Return the notebook excerpt below, on creating directories and reading conference PDF archives, in full and character for character.

### Passage for review ###

Creating repositories in which variables, models and figures can be saved later

In [20]:
if not os.path.isdir("Variables/"):
    os.mkdir('Variables/')
    print('Created new directory: Variables')

rqs = ['RQ1', 'RQ2', 'RQ3', 'RQ4', 'RQ5', 'RQ6', ]    
for question in rqs:
    if not os.path.isdir('Figures/'+question):
        os.mkdir('Figures/'+question)
        print('Created new directory: Figures/', question )
    
if not os.path.isdir('Models/'):
    os.mkdir('Models/')
    print('Created new directory: Models')

Reading in zip-files of DHd-conferences where only PDF-files are accessible

In [22]:
filenames_pdf = ['Corpus/DHd_2014.zip', 'Corpus/DHd_2015.zip']
doc_statistics = []

# extracting text from pdf-files
all_pdf_texts = []
doc_names_pdf = []
en_count = [0] * 9
k = 0
for conference_file in filenames_pdf:
    archive = zipfile.ZipFile(conference_file, 'r')
    doc_names_year = []
    doc_statistics.append(len(archive.namelist()))
    for name in archive.namelist():
        if name[-4:] == '.pdf':
            doc_names_year.append(name)
            pdf_data = BytesIO(archive.read(name))
            # reading each pdf-file in the zip-archive
            with fitz.open(stream=pdf_data, filetype='pdf') as doc:
                text = ''
                for page in doc:
                    text += page.get_text()

                all_pdf_texts.append(text)

### Exercise data ###

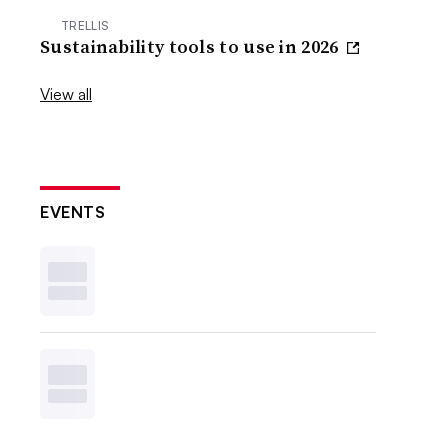
TRELLIS
Sustainability tools to use in 2026
View all
EVENTS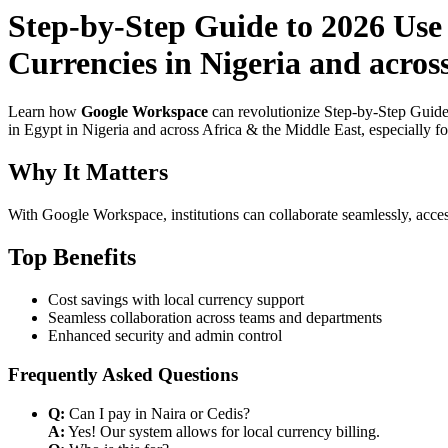
Step-by-Step Guide to 2026 Use
Currencies in Nigeria and acros
Learn how
Google Workspace
can revolutionize Step-by-Step Guide
in Egypt in Nigeria and across Africa & the Middle East, especially f
Why It Matters
With Google Workspace, institutions can collaborate seamlessly, acces
Top Benefits
Cost savings with local currency support
Seamless collaboration across teams and departments
Enhanced security and admin control
Frequently Asked Questions
Q:
Can I pay in Naira or Cedis?
A:
Yes! Our system allows for local currency billing.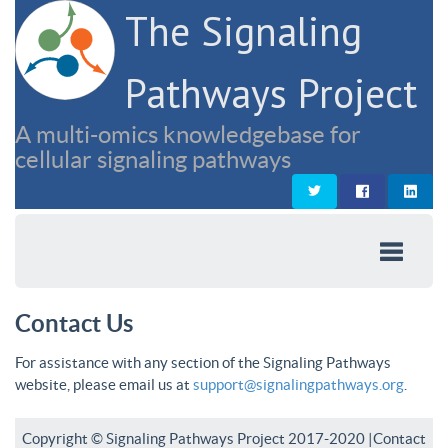
The Signaling
Pathways Project
A multi-omics knowledgebase for
cellular signaling pathways
Contact Us
For assistance with any section of the Signaling Pathways
website, please email us at
support@signalingpathways.org
.
Copyright © Signaling Pathways Project 2017-2020 |
Contact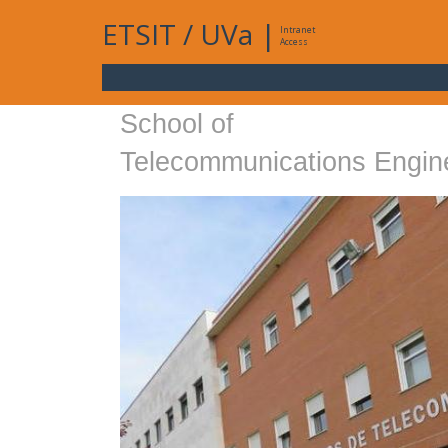
ETSIT
/
UVa
|
Intranet
Access
School of
Telecommunications Engin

###

Result below
Creating repositories in which variables, models and figures can be saved later

In [20]:
if not os.path.isdir("Variables/"):
    os.mkdir('Variables/')
    print('Created new directory: Variables')

rqs = ['RQ1', 'RQ2', 'RQ3', 'RQ4', 'RQ5', 'RQ6', ]    
for question in rqs:
    if not os.path.isdir('Figures/'+question):
        os.mkdir('Figures/'+question)
        print('Created new directory: Figures/', question )
    
if not os.path.isdir('Models/'):
    os.mkdir('Models/')
    print('Created new directory: Models')

Reading in zip-files of DHd-conferences where only PDF-files are accessible

In [22]:
filenames_pdf = ['Corpus/DHd_2014.zip', 'Corpus/DHd_2015.zip']
doc_statistics = []

# extracting text from pdf-files
all_pdf_texts = []
doc_names_pdf = []
en_count = [0] * 9
k = 0
for conference_file in filenames_pdf:
    archive = zipfile.ZipFile(conference_file, 'r')
    doc_names_year = []
    doc_statistics.append(len(archive.namelist()))
    for name in archive.namelist():
        if name[-4:] == '.pdf':
            doc_names_year.append(name)
            pdf_data = BytesIO(archive.read(name))
            # reading each pdf-file in the zip-archive
            with fitz.open(stream=pdf_data, filetype='pdf') as doc:
                text = ''
                for page in doc:
                    text += page.get_text()

                all_pdf_texts.append(text)